YOUR INSTRUCTIONS >> Rewrite the listing as a Markdown table with columns named Row and Line, starting at its first line and ending at the line containing "URL：[Amazon](h". Number each row, skip blank lines, and leave out the pictures.

══ DATA PROVIDED

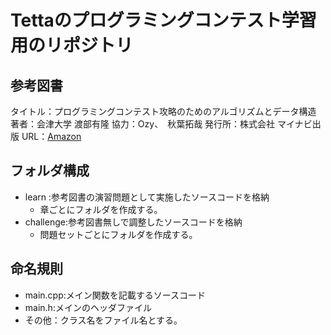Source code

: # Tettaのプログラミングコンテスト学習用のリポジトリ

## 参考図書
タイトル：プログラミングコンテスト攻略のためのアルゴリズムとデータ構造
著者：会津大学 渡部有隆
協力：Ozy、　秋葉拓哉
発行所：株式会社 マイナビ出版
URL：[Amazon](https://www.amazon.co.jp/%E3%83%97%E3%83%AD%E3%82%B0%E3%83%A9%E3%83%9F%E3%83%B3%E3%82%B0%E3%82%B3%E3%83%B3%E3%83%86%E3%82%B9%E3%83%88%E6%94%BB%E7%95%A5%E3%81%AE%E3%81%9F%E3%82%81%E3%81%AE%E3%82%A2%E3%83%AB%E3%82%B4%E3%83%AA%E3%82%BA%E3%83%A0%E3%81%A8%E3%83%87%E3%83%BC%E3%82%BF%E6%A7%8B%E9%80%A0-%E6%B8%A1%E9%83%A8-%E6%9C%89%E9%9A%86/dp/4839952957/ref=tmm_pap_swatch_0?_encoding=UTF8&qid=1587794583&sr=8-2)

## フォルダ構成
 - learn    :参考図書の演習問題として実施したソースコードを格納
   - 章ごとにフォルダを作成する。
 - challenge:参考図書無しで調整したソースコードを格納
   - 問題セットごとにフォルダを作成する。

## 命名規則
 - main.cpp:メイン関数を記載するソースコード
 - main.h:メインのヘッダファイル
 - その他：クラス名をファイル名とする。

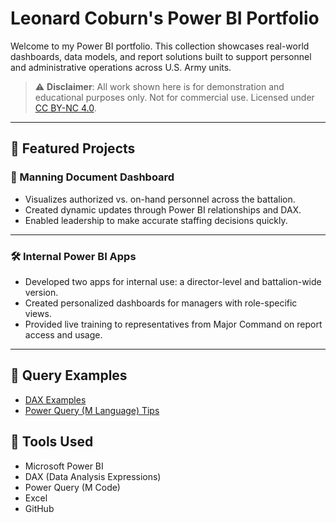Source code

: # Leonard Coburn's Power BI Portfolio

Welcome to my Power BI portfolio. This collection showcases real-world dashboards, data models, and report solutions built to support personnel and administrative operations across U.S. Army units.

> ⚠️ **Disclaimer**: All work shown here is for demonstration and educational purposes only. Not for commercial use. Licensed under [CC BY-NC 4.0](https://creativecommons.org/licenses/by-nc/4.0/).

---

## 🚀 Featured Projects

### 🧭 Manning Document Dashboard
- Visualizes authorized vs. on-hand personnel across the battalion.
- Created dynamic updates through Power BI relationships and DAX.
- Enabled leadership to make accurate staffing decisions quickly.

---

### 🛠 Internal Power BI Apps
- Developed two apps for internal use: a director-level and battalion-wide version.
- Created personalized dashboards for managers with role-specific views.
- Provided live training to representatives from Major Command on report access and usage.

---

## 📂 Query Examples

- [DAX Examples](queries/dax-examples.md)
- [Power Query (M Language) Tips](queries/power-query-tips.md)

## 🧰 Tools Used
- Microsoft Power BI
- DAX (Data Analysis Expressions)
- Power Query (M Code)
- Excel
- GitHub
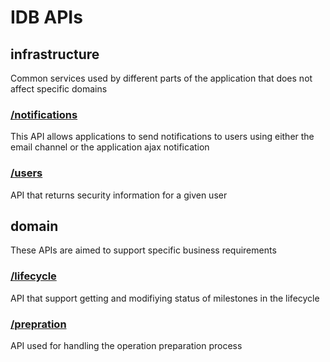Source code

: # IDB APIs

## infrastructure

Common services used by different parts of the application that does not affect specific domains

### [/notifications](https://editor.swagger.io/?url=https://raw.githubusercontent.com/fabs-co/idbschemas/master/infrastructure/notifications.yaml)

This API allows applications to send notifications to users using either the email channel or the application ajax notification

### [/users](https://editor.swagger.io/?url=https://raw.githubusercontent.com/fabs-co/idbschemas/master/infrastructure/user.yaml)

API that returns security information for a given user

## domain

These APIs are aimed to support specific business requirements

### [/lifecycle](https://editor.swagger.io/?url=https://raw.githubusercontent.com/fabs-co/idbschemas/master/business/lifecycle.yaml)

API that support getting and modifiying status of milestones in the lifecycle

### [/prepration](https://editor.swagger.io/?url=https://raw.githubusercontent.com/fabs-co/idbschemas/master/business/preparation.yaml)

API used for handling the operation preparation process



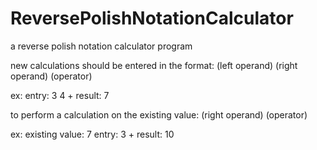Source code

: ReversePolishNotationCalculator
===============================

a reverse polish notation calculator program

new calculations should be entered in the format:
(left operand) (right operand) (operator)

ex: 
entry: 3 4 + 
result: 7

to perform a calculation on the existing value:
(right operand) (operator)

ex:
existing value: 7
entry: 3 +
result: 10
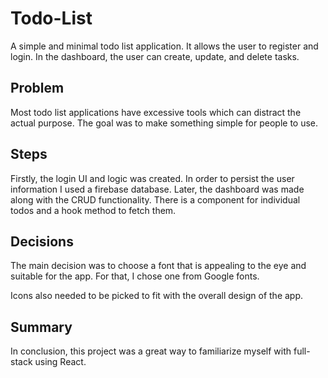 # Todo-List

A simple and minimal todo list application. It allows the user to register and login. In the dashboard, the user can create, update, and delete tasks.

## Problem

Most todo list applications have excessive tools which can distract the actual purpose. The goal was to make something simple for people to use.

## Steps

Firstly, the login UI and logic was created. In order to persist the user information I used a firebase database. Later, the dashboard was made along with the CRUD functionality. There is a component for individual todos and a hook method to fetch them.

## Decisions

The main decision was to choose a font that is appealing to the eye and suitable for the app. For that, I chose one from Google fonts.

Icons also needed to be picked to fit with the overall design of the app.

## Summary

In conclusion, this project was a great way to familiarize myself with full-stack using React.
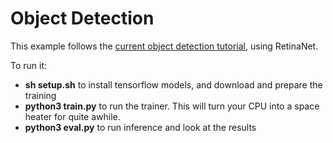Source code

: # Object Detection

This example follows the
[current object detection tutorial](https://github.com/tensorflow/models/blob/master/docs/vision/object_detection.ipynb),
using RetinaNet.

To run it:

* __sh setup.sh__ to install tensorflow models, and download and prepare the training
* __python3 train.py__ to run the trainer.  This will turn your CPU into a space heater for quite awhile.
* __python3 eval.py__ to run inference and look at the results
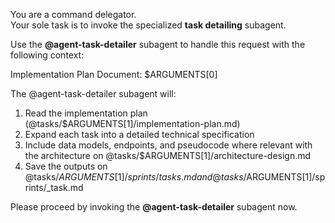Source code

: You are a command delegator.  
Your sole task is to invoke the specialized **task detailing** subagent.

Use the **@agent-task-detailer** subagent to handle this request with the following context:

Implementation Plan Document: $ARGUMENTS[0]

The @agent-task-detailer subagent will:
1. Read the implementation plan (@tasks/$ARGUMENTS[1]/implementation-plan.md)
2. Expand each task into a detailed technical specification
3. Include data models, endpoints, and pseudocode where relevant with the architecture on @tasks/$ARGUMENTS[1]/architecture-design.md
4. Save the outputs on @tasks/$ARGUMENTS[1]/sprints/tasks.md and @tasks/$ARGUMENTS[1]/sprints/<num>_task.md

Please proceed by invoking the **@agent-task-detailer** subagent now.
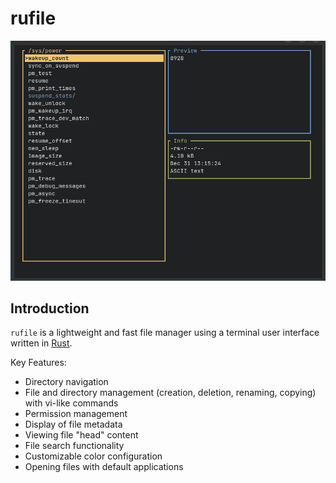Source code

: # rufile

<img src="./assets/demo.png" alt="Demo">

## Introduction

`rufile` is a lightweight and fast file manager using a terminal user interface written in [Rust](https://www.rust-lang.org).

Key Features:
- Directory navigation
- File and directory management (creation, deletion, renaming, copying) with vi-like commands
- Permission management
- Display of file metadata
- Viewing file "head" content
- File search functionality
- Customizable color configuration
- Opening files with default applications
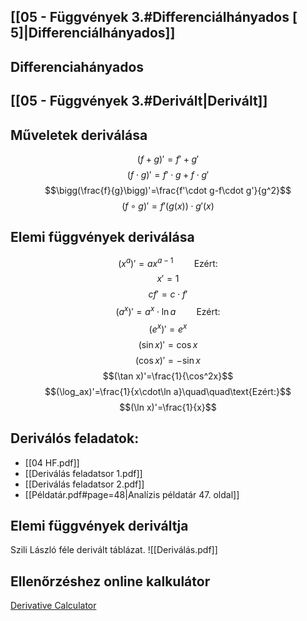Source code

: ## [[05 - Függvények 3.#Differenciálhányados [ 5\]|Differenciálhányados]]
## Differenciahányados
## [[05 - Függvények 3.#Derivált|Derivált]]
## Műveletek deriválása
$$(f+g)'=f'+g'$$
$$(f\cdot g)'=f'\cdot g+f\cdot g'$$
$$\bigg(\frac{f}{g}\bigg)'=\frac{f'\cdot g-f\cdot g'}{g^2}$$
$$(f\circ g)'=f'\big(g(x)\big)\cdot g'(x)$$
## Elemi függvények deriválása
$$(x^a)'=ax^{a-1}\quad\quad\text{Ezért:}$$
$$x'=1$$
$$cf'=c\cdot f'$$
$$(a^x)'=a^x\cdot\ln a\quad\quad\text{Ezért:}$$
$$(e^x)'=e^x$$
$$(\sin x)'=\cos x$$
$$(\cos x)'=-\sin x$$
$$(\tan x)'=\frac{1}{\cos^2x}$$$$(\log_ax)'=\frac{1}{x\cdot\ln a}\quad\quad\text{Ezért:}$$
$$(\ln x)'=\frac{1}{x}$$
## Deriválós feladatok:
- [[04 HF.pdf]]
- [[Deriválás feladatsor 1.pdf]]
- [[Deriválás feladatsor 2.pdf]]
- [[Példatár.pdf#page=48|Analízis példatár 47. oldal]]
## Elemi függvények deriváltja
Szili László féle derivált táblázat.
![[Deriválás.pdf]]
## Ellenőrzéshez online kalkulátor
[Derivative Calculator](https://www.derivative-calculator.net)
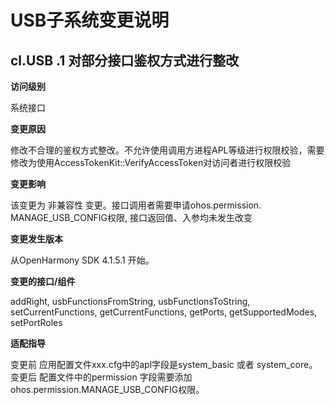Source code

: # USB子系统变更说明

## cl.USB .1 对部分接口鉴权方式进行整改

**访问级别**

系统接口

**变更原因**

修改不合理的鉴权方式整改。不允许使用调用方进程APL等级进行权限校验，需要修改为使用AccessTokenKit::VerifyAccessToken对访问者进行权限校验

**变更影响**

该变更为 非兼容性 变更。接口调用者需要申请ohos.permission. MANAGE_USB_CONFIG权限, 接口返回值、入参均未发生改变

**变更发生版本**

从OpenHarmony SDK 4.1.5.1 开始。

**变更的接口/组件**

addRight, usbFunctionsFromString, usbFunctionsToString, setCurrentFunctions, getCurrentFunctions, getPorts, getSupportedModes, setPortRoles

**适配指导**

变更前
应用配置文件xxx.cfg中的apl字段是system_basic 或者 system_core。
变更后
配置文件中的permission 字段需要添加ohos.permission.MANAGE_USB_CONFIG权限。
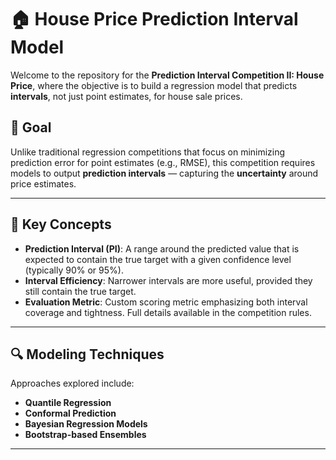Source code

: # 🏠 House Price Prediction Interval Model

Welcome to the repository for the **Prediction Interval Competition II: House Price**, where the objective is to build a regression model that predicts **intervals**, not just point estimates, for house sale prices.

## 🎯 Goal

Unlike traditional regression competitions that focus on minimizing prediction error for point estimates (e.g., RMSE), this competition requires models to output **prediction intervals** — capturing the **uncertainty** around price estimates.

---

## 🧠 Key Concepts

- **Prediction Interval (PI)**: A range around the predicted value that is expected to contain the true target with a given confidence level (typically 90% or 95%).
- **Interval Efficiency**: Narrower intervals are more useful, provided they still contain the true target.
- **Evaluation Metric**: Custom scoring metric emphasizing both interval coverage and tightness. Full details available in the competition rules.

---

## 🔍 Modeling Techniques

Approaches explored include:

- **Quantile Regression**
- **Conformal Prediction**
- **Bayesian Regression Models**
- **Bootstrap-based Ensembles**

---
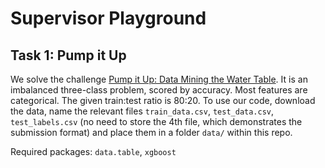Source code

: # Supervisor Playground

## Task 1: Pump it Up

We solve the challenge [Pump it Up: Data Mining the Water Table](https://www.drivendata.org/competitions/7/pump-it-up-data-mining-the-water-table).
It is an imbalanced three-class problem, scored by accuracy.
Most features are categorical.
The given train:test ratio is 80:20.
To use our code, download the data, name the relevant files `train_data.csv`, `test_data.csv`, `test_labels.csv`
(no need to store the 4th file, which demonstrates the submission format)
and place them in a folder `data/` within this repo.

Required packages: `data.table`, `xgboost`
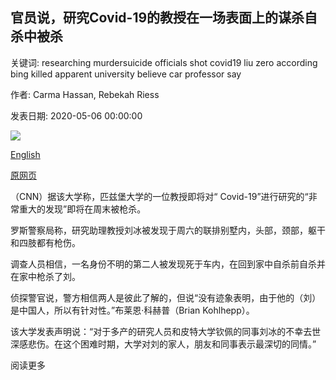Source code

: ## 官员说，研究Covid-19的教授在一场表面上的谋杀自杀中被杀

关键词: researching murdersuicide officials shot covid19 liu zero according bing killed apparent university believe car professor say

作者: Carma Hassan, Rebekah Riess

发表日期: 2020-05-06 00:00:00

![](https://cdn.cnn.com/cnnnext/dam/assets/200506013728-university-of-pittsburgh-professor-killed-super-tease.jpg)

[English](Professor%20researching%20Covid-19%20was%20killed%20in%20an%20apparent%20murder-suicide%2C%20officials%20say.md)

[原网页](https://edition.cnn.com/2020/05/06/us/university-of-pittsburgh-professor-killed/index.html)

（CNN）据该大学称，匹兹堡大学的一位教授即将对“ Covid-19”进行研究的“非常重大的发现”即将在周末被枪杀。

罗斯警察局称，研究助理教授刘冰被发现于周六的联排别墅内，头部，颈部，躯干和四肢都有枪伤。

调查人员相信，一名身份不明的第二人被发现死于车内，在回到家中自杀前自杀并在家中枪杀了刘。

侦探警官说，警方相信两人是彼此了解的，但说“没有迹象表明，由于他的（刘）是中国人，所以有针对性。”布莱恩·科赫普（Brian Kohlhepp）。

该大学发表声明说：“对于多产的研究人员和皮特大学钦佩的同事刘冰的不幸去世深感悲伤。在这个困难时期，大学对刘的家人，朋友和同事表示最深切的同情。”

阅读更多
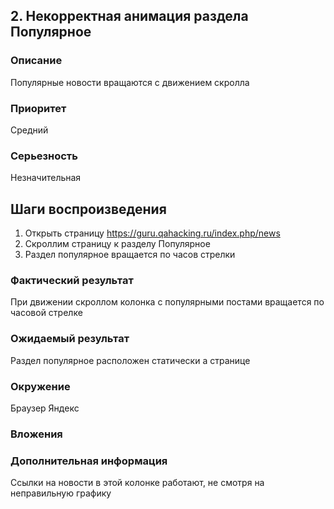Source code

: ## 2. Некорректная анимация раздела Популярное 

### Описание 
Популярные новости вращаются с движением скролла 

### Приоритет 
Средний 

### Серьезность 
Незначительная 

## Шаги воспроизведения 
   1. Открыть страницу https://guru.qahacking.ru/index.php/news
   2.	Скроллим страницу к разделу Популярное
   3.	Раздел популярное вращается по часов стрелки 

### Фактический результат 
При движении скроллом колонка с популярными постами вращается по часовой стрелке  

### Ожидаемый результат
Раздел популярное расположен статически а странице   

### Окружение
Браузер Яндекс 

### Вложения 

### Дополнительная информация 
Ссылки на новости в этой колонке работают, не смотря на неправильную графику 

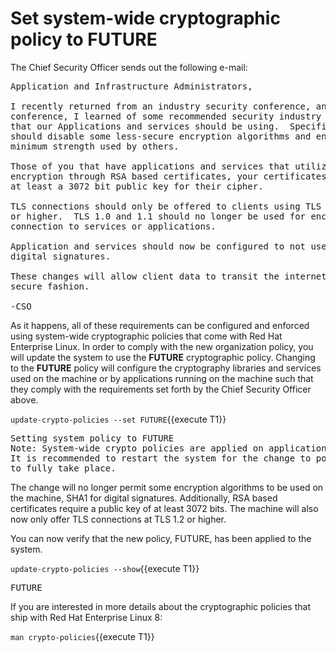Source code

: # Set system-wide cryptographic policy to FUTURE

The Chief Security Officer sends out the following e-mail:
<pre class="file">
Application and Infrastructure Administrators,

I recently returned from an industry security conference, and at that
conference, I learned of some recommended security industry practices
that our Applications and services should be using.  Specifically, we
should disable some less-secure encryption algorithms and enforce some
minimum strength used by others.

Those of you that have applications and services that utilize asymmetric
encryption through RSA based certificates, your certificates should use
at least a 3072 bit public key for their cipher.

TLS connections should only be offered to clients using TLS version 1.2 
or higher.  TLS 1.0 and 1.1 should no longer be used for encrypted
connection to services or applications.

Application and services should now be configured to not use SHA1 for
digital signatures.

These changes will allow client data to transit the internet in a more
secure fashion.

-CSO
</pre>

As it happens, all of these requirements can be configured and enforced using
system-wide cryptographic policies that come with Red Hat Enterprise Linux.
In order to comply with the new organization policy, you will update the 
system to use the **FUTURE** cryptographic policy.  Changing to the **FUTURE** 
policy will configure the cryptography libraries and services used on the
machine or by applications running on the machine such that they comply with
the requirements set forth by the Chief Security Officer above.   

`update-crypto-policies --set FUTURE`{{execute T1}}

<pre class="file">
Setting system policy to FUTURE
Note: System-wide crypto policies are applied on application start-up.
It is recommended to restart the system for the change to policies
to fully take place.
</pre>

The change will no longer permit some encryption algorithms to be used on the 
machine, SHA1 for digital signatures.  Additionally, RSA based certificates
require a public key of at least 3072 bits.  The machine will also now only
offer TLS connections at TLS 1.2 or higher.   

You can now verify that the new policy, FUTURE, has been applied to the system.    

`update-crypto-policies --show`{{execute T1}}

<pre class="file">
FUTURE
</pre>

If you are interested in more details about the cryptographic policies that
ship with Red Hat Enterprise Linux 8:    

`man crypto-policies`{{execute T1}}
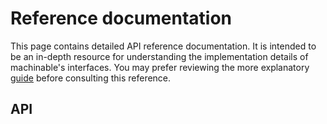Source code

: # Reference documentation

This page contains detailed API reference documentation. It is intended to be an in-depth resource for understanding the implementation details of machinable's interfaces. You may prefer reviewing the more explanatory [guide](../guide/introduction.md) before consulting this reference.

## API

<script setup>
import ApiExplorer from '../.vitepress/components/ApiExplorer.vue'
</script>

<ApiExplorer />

════

EXERCISE ANSWER >>
| Row | Line |
|---|---|
| 1 | Source code |
| 2 | : # Tettaのプログラミングコンテスト学習用のリポジトリ |
| 3 | ## 参考図書 |
| 4 | タイトル：プログラミングコンテスト攻略のためのアルゴリズムとデータ構造 |
| 5 | 著者：会津大学 渡部有隆 |
| 6 | 協力：Ozy、　秋葉拓哉 |
| 7 | 発行所：株式会社 マイナビ出版 |
| 8 | URL：[Amazon](https://www.amazon.co.jp/%E3%83%97%E3%83%AD%E3%82%B0%E3%83%A9%E3%83%9F%E3%83%B3%E3%82%B0%E3%82%B3%E3%83%B3%E3%83%86%E3%82%B9%E3%83%88%E6%94%BB%E7%95%A5%E3%81%AE%E3%81%9F%E3%82%81%E3%81%AE%E3%82%A2%E3%83%AB%E3%82%B4%E3%83%AA%E3%82%BA%E3%83%A0%E3%81%A8%E3%83%87%E3%83%BC%E3%82%BF%E6%A7%8B%E9%80%A0-%E6%B8%A1%E9%83%A8-%E6%9C%89%E9%9A%86/dp/4839952957/ref=tmm_pap_swatch_0?_encoding=UTF8&qid=1587794583&sr=8-2) |